New Book by Sondra Myers Published

Sondra Myers new book, “The People’s Choice: Public Education and American Democracy,” stresses value of American public education system.
“The People’s Choice: Public Education and American Democracy,” a new book by Sondra Myers, director of the Schemel Forum at The University of Scranton, explores through a collection of essays the critical role public education plays in shaping American democratic values. The book was published by the University’s Panuska College of Professional Studies.
“The People’s Choice: Public Education and American Democracy,” a new book by Sondra Myers, director of the Schemel Forum at The University of Scranton, explores through a collection of essays the critical role public education plays in shaping American democratic values. The book was published by the University’s Panuska College of Professional Studies.
Sondra Myers, senior fellow for international, civic and cultural projects and director of the Schemel Forum at The University of Scranton, has edited a new collection of essays exploring public education’s critical role in shaping American democratic values.

Titled “The People’s Choice: Public Education and American Democracy,” the handbook was published by the University’s Panuska College of Professional Studies and features essays by a wide assortment of past and present writers.

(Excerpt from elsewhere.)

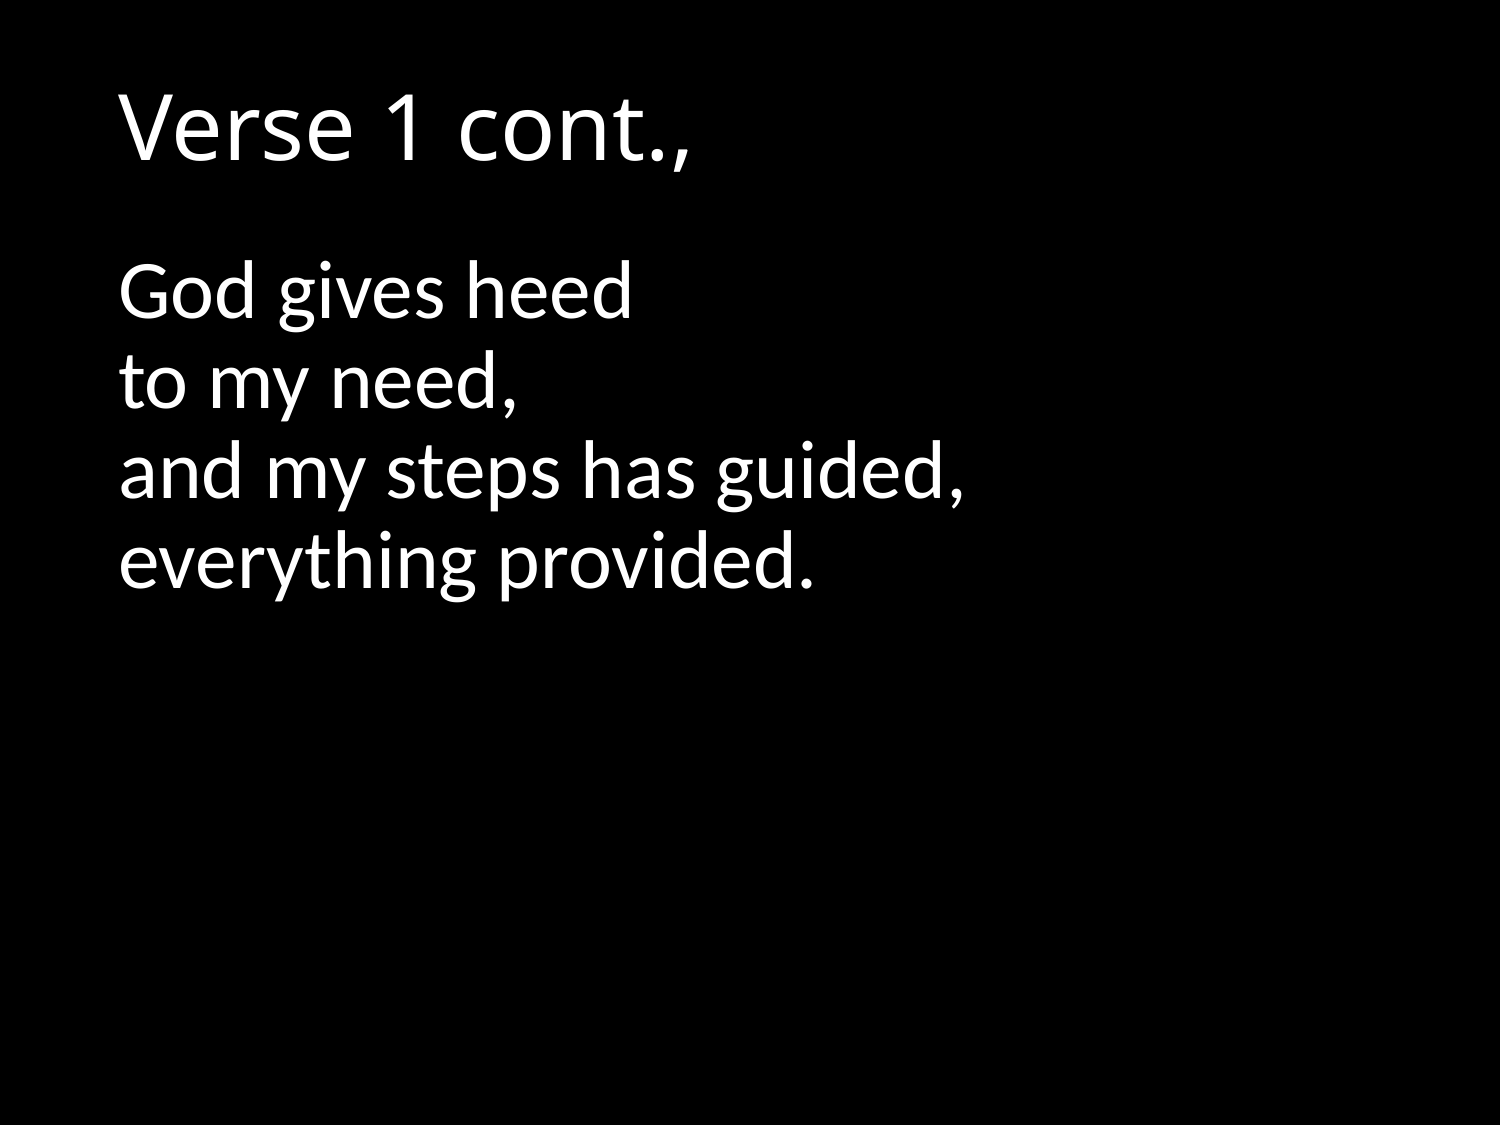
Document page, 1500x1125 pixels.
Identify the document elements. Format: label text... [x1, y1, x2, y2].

list God gives heed to my need, and my steps has guided, everything provided. [103, 239, 1397, 1037]
title Verse 1 cont., [103, 59, 1397, 202]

Myers dedicated the book to “the nine out of 10 American students who are educated in public schools.” She actually began work on the book nearly two decades ago, but only recently decided to revisit it on account of what she views as an urgent need to remind people of why public education matters.

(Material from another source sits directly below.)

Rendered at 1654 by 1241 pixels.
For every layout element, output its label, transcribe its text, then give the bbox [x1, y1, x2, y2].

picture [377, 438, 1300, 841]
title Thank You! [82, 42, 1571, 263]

“The erosion of public education as an institution is one of the most profound and potentially tragic problems that we face today,” Myers writes in the introduction. “It presents a danger not only to the institution, but to American democracy itself.”

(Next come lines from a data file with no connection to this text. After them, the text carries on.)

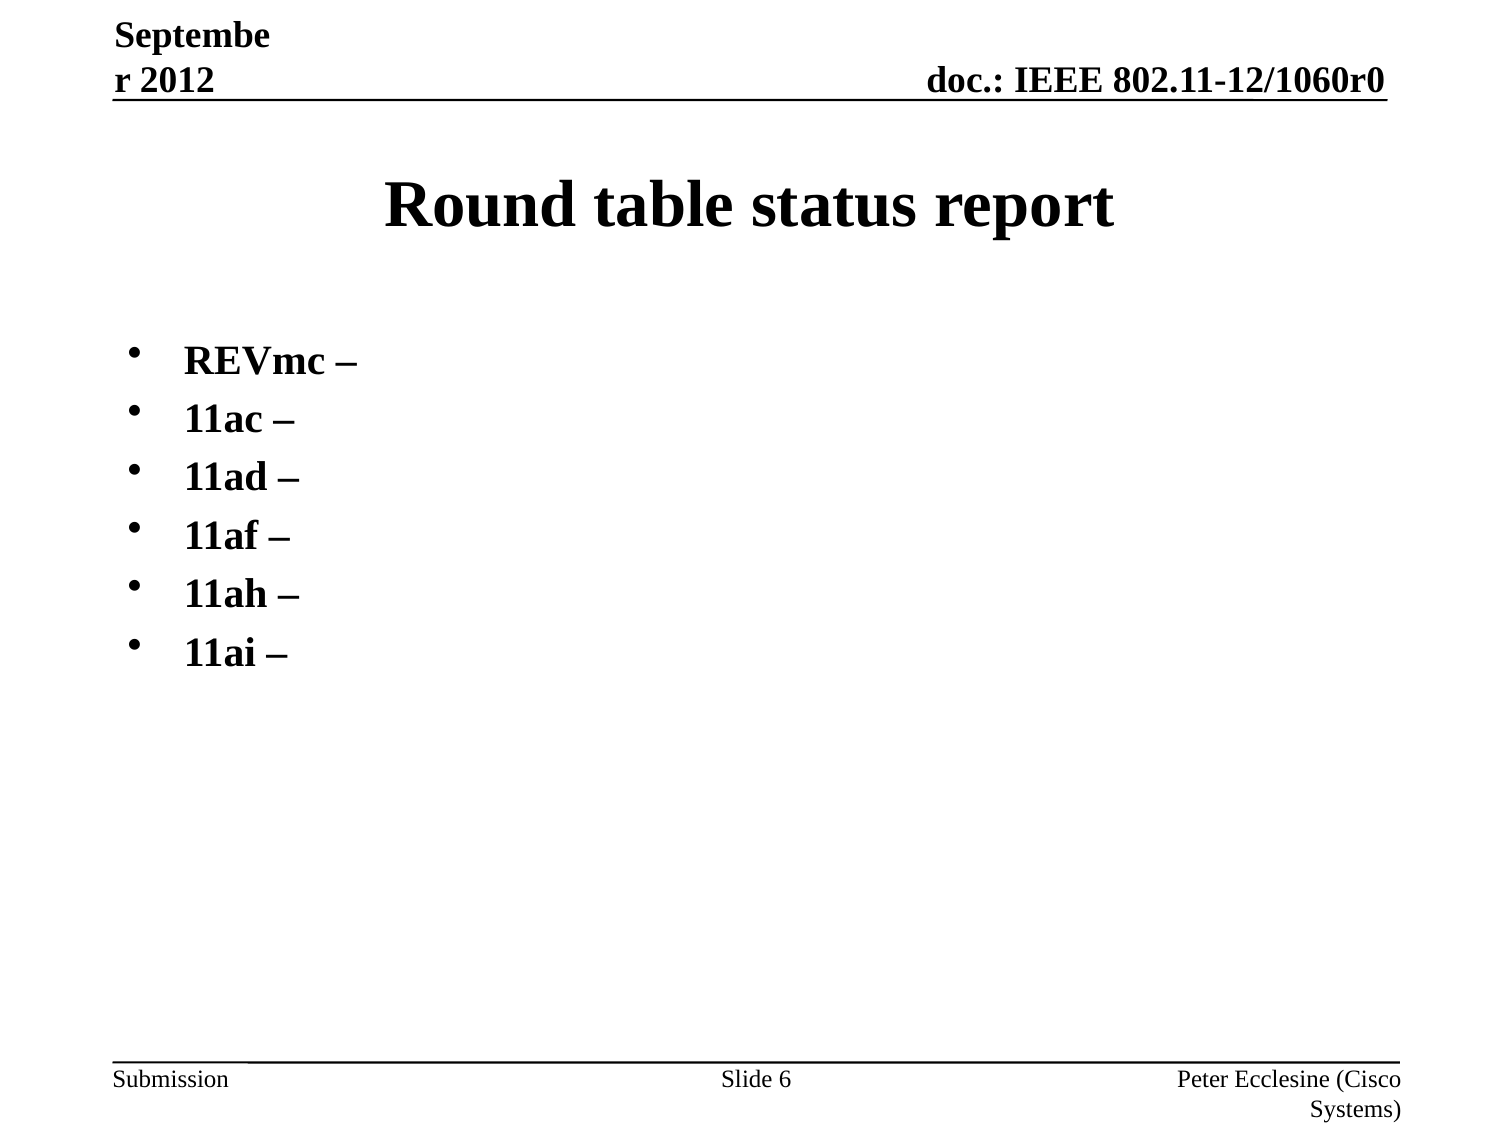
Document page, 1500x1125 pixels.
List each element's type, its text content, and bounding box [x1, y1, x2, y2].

list REVmc – 11ac – 11ad – 11af – 11ah – 11ai – [112, 324, 1388, 1088]
title Round table status report [112, 112, 1388, 288]
slide_number Slide 6 [712, 1061, 800, 1093]
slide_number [114, 54, 274, 101]
footer Peter Ecclesine (Cisco Systems) [1164, 1061, 1402, 1093]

Considering the importance of information to the American electorate, public schools serve a deep, fundamental value that must be preserved, according to Myers. As she eloquently puts it, they provide “an entry point into the public sphere, the free and open space, uniquely characteristic of democracy, where all are citizens-not consumers and not subjects – but rather people who are empowered to take responsibility not only for their own personal destinies but for the well-being of their society­ – for the public good.”

“Given its unique role in American democratic society, opening that first door to our lives as citizens, high quality public education is not a special interest, a lost cause, or a utopian dream – it is an existential imperative,” Myers writes.

Scranton native and renowned developmental psychologist Howard Gardner, Ph.D., makes his own strong case for the benefits of a quality public education in the book’s preface. He laments that education in the United States has become too much of a “private good.”

“This sensitively-curated collection reminds us of the original excitement surrounding the idea of public education, the key components of such an education, the public goods that it serves, and the reasons why it needs to be maintained and strengthened,” writes Gardner, the John H. and Elisabeth A. Hobbs Professor of Cognition and Education at Harvard University’s Graduate School of Education.

The book includes essays by iconic American thinkers like Thomas Jefferson, Horace Mann and John Dewey, as well as contemporary voices like Bill Moyers, Nikole Hannah-Jones, Yohuru Williams and Amy Gutmann. The book also has contributions from Scranton High School teacher Edward Dougherty, University of Scranton education professor Catherine Richmond-Cullen, Ed.D., and former Scranton High School student Alison Barrett.

In the book’s foreword, Debra A. Pellegrino, Ed.D., dean of the Panuska College of Professional Studies, counts herself as a supporter of Myers’ thesis.

“Primarily, (the book) reminds us to strengthen our public schools rather than privatize them or search for alternatives to them,” Pellegrino writes. “The educational system needs to be valued as a platform where ideas expressed by all individuals will someday change society, making our democracy more inclusive and just.”

This is Myers’ ninth book. Her others include “The Interdependence Handbook” and “The New Rwanda: Prosperity and the Public Good.”